◆ **Description of the task**
For each entry below, please return its exact wording and leave out any picture.

### Data supplied

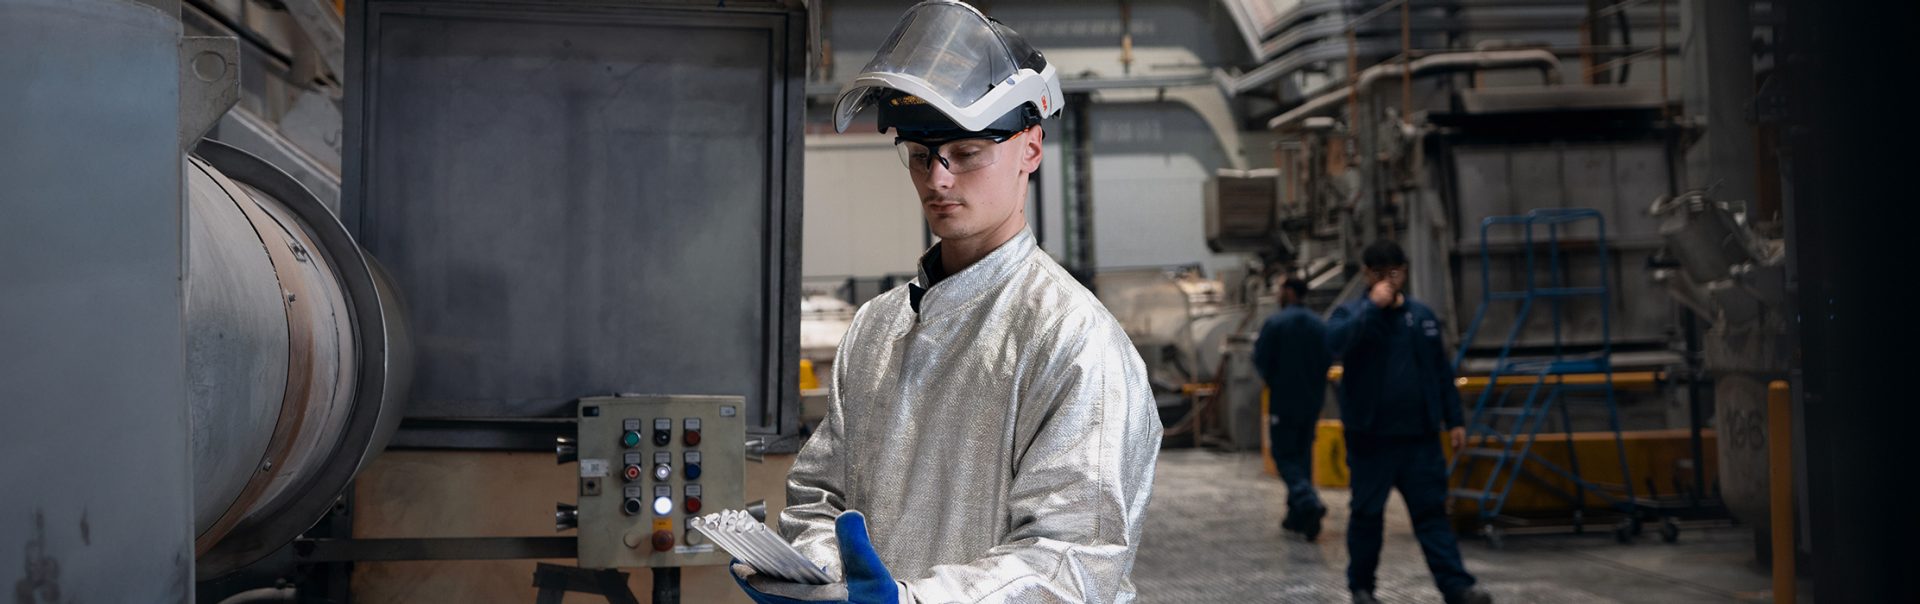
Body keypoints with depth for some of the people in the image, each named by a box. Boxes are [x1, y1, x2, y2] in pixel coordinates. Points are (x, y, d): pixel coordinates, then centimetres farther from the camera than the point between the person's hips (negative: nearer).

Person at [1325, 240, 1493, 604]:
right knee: (1367, 513, 5)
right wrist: (1373, 306, -23)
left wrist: (1453, 419, 11)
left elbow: (1442, 372, 15)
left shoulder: (1422, 316, 11)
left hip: (1420, 436, 3)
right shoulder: (1352, 313, -1)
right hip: (1370, 437, -3)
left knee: (1431, 511, 1)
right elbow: (1336, 341, -25)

######

◆ **Expected answer**
Body keypoints with depth for some of the people in the image, each named by a box. Boxes are [x1, y1, x2, y2] in pixel coordinates. Points are (x, y, d): pixel coordinates, then centimetres farther from the camera than the point between the person's hips (negative: nearer).

Person at [1325, 240, 1493, 604]:
right knee: (1367, 513, 5)
right wrist: (1373, 306, -23)
left wrist: (1453, 419, 11)
left elbow: (1442, 372, 15)
left shoulder: (1422, 316, 11)
left hip: (1420, 436, 3)
right shoulder: (1352, 313, -1)
right hip: (1370, 437, -3)
left knee: (1431, 511, 1)
right elbow: (1336, 341, -25)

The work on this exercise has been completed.